::: Records provided :::

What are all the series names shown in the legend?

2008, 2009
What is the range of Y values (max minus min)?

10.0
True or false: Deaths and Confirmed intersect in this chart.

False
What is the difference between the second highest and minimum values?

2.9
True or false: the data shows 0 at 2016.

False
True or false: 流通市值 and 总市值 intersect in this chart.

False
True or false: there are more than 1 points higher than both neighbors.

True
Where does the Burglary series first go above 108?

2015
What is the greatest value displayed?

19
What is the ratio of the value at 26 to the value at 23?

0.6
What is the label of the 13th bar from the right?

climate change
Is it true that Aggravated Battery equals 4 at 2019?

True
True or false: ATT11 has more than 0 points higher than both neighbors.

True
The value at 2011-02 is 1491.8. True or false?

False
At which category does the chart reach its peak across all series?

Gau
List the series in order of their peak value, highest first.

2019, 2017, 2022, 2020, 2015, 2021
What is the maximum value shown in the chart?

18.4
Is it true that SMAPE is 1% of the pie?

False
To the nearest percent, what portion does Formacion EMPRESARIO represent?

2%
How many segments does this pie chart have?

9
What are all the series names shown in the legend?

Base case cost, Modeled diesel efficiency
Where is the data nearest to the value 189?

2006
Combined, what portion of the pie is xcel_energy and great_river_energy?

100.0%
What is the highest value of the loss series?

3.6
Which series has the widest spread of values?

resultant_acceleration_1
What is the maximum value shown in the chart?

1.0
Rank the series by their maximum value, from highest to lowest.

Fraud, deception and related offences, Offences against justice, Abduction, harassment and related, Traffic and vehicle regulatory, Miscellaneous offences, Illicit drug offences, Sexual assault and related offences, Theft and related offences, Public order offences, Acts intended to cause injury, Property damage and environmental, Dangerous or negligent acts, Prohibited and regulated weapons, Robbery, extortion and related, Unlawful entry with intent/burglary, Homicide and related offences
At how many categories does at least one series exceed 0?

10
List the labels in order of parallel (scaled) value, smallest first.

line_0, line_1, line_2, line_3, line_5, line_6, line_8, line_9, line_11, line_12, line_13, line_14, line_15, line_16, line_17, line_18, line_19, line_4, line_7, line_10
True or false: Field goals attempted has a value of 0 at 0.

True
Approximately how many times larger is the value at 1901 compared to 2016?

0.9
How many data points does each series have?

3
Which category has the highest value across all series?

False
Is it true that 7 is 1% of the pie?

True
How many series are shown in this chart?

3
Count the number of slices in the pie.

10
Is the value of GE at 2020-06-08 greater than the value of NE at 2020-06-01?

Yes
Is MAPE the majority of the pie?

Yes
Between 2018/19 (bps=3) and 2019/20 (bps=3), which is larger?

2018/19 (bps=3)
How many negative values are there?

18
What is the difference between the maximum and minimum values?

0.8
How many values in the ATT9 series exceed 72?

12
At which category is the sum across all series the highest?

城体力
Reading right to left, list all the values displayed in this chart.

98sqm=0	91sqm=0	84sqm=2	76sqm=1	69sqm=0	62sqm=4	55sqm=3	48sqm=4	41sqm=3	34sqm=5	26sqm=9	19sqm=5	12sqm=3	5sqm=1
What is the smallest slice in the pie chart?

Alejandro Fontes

:::

Starting at the line that contains "resultant_acceleration_1" and ending after the line that contains "Rank the series", write out those lines of the material again, replacing "maximum" with "largest" and leaving everything else unchanged.

resultant_acceleration_1
What is the largest value shown in the chart?

1.0
Rank the series by their largest value, from highest to lowest.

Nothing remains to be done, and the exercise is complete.